Flexibility and Control

Bankruptcy is a relatively rigid process, with the trustee having significant control over the debtor's financial affairs. The trustee will assess the debtor's income and expenses, potentially requiring them to make additional payments if their income exceeds certain thresholds. The debtor may also be required to contribute towards their bankruptcy estate for up to three years.

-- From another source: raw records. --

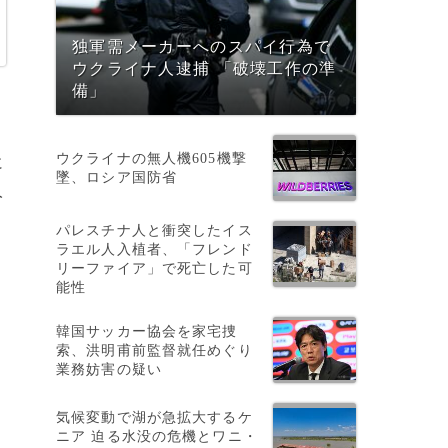
独軍需メーカーへのスパイ行為で
ウクライナ人逮捕 「破壊工作の準
備」
ウクライナの無人機605機撃
に
墜、ロシア国防省
人
パレスチナ人と衝突したイス
ラエル人入植者、「フレンド
リーファイア」で死亡した可
能性
韓国サッカー協会を家宅捜
索、洪明甫前監督就任めぐり
業務妨害の疑い
気候変動で湖が急拡大するケ
ニア 迫る水没の危機とワニ・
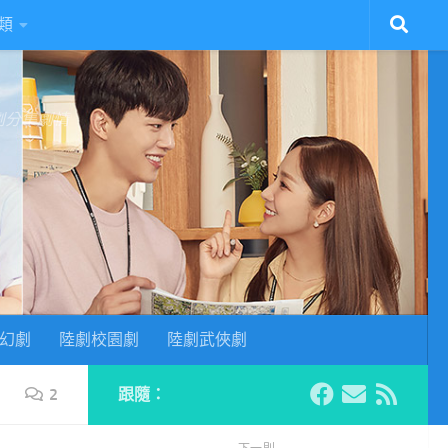
類
陸劇分集劇情
幻劇
陸劇校園劇
陸劇武俠劇
2
跟隨：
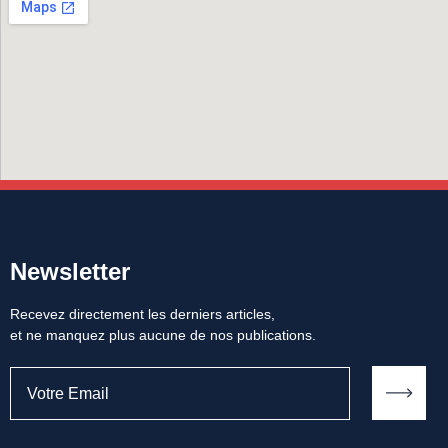
Newsletter
Recevez directement les derniers articles,
et ne manquez plus aucune de nos publications.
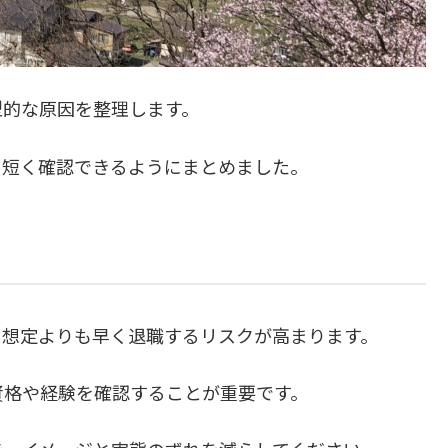
型的な原因を整理します。
に短く確認できるようにまとめました。
、想定よりも早く退職するリスクが高まります。
資格や経験を確認することが重要です。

An IVA, on the other hand, offers more flexibility and control to the debtor. They have the opportunity to propose a repayment plan that suits their financial situation, and as long as they adhere to the agreed-upon terms, they can maintain control over their income and assets. This flexibility can be particularly beneficial for individuals with irregular income or those who wish to protect specific assets.

Conclusion

Bankruptcy and IVA are both viable options for individuals struggling with debt, but they have distinct attributes and implications. Bankruptcy provides a fresh start after a relatively short period, but it comes with severe consequences for credit rating and potential asset loss. On the other hand, an IVA offers more flexibility, allows individuals to retain their assets, and may have a less severe impact on creditworthiness. Ultimately, the choice between bankruptcy and IVA depends on the individual's specific circumstances, financial goals, and preferences. Seeking professional advice from an insolvency practitioner or financial advisor is crucial to make an informed decision and navigate the path towards a debt-free future.